Professor Peter Piot, Director of the London School of Hygiene & Tropical Medicine, said: “I am thrilled and proud that our School is playing such a wide-ranging and pivotal role in these important new collaborations. It is testament to the commitment, skill and innovation of LSHTM researchers who work across the globe to tackle some of the world’s most urgent heath issues.”

Over the next five years the interdisciplinary Hubs will work across 85 countries with governments, international agencies, partners and NGOs on the ground in developing countries and around the globe, to develop creative and sustainable solutions which help make the world, and the UK, safer, healthier and more prosperous.

Science and Universities Minister Chris Skidmore, said: “The UK has a reputation for globally influential research and innovation, and is at the centre of a web of global collaboration – showing that science has no borders.

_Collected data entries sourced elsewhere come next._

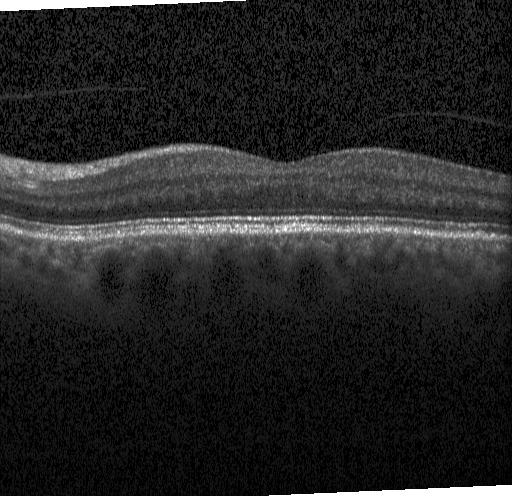 Finding: no evidence of choroidal neovascularization, diabetic macular edema, or drusen.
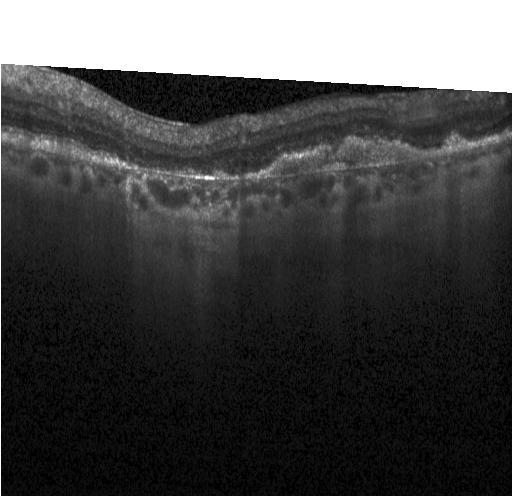
The scan shows a choroidal neovascular membrane.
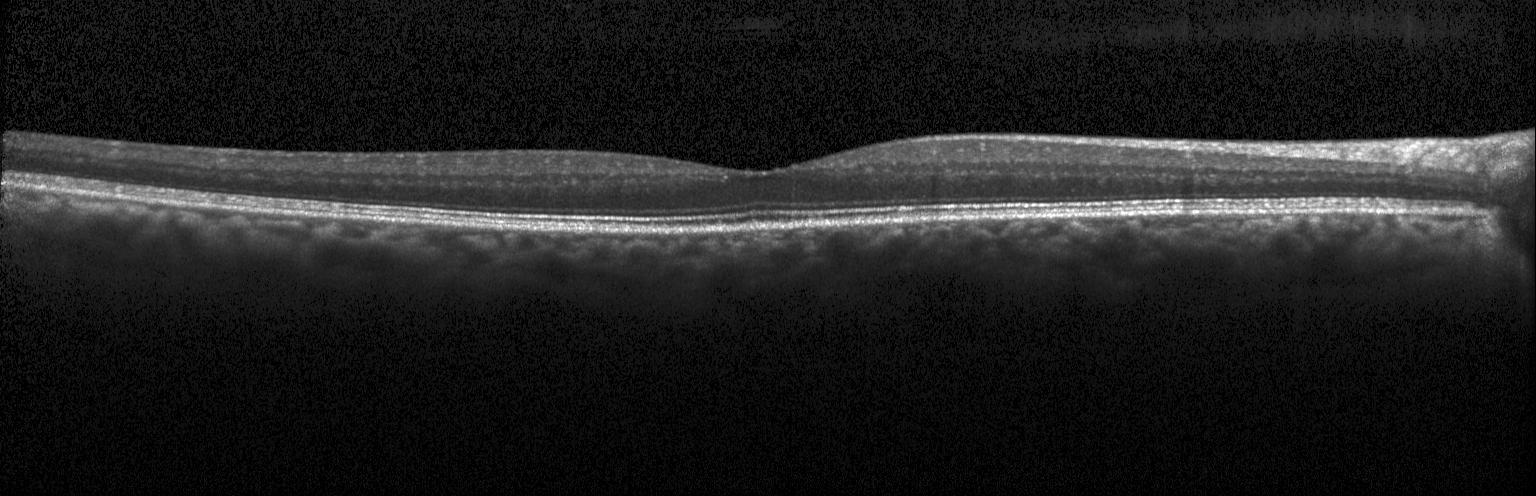

OCT scan showing neither choroidal neovascularization, diabetic macular edema, nor drusen.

“We have a strong history of partnering with other countries – over 50% of UK authored research involves collaborations with international partners.

“The projects being announced today reinforce our commitment to enhance the UK’s excellence in innovation at home and around the world, driving high-skilled jobs, economic growth and productivity as part of the modern Industrial Strategy.”

Professor Andrew Thompson, UKRI Champion for International and Executive Chair of the Arts and Humanities Research Council (AHRC), said:

“The sheer scale and ambition of these Hubs is what makes them so exciting. They enable us to deliver a coordinated global response with UK researchers working in partnership with researchers, governments, NGOs, community groups and international agencies across developing countries. Each Hub has the potential to transform the quality of life for multitudes throughout the world and safeguard our planet for future generations.”